Now, OSIRIS-REx is going to fly past Earth on Sept. 22nd and sling-shot itself toward “Bennu.”, an asteroid classified as potentially hazardous to Earth. At its closest approach, OSIRIS-REx will be only 10,711 miles above Earth’s surface, inside the orbit of geosynchronous satellites.
Bennu crosses Earth’s orbit every six years and in 2135, the asteroid may enter what is called a “keyhole” between the Earth and the Moon where the gravitational pull of Earth could slightly change Bennu’s orbit, potentially putting it on course for Earth later in the century. Currently, the odds of a collision 150+ years from now are no more than about 1 in 2700, small, but enough to prompt an $800 million space mission.
The depiction below will give you an idea of just how large Bennu is.

Well, on September 22, Osiris-REx performed admirably. It dipped down over Antarctica, picking up another 8,450 mph, and sped off at about 19,000 mph, heading for Bennu.

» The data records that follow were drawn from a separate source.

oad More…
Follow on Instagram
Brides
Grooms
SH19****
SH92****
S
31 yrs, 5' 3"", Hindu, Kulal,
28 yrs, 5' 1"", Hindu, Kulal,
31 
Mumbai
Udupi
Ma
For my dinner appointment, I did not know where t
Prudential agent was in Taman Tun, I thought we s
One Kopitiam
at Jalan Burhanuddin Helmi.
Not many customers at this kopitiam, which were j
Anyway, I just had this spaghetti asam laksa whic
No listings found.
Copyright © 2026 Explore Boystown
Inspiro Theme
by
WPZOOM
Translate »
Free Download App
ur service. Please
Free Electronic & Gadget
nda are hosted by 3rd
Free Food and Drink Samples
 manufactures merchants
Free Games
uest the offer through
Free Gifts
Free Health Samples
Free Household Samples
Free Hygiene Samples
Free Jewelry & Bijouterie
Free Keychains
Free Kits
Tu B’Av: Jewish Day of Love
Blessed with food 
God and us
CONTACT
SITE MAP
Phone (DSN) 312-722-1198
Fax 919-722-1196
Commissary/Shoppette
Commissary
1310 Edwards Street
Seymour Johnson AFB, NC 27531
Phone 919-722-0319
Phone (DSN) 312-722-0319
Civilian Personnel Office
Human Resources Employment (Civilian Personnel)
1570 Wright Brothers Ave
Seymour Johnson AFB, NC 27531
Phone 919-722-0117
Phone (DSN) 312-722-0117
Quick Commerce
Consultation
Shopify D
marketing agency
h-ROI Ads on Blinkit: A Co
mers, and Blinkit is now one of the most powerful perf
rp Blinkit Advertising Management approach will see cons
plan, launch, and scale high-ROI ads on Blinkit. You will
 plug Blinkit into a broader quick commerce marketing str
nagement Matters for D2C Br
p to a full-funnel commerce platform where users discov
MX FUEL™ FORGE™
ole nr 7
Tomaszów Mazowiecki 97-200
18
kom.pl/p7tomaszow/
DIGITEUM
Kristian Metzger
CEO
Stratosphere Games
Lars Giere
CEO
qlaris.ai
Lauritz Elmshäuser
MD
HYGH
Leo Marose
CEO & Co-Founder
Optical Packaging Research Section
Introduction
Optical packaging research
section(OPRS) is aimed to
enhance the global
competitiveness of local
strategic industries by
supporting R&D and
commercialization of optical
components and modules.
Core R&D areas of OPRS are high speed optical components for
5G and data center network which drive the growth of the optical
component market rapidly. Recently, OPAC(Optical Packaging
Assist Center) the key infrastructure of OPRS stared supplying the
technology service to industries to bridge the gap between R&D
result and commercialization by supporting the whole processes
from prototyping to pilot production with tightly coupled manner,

Osiris-Rex is scheduled to arrive at Bennu in August of 2018. There, it will spend more than a year flying in close proximity to Bennu using five instruments to survey the asteroid. The resulting maps will be used to pinpoint a safe sampling site, where the probe can each out with a mechanical arm and gather material from the asteroid’s surface. If all goes as planned, Osiris-Rex will return to Earth in the Fall of 2023 for the samples to be analyzed.